Wilson's level of scholarship in ALBERTO GIACOMETTI: Myth, Magic, and the Man is irreproachable. She presents new ways to appreciate and comprehend Giacometti's work, particularly his postwar sculpture. Why did Giacometti so drastically distort the human form? The standard interpretation is often based on the writings of Giacometti's contemporaries such as Sartre who believed that the artist was attempting "to sculpt man as he is seen from a distance." Others assumed it was due to the influence of the holocaust. Based on her research, Wilson postulates something completely different that combines the effect of external events with powerful traits in his personality.
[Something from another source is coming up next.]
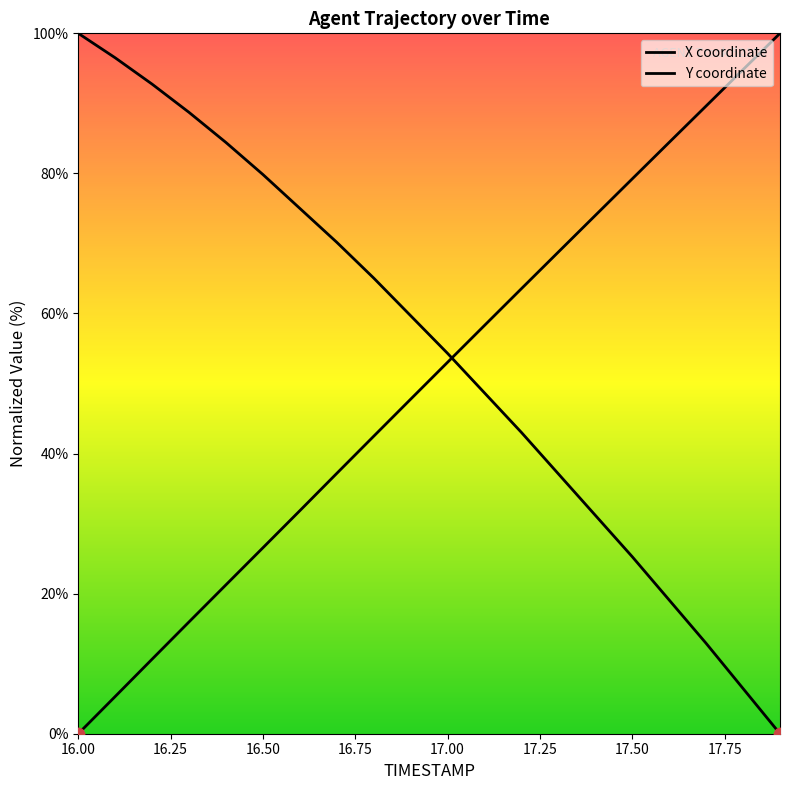

Which series has the largest Y range (max minus min)?

X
In her quest for a deeper understanding of Alberto Giacometti, Laurie Wilson has written a book that will affect not only the way people view the great artist's work, but the way we think about the creative process in general. As Wilson explains in her preface, ALBERTO GIACOMETTI: Myth, Magic, and the Man is a study of the process "through which acts of life can be transformed into works of art -- a process so deeply connected with the human condition, that in a certain way, it is part of each of us."

# # #

ABOUT THE AUTHOR
Laurie Wilson earned her undergraduate degree from Wellesley College, her master's degree in Fine Arts and Fine Arts Education from Columbia University, and her Ph.D. in Art History from City University of New York. She received psychoanalytic training at The NYU Psychoanalytic Institute. After directing and teaching in the graduate art therapy program at New York University for twenty-three years, Dr. Wilson is currently clinical associate professor of psychiatry at NYU Medical Center and practices in New York City.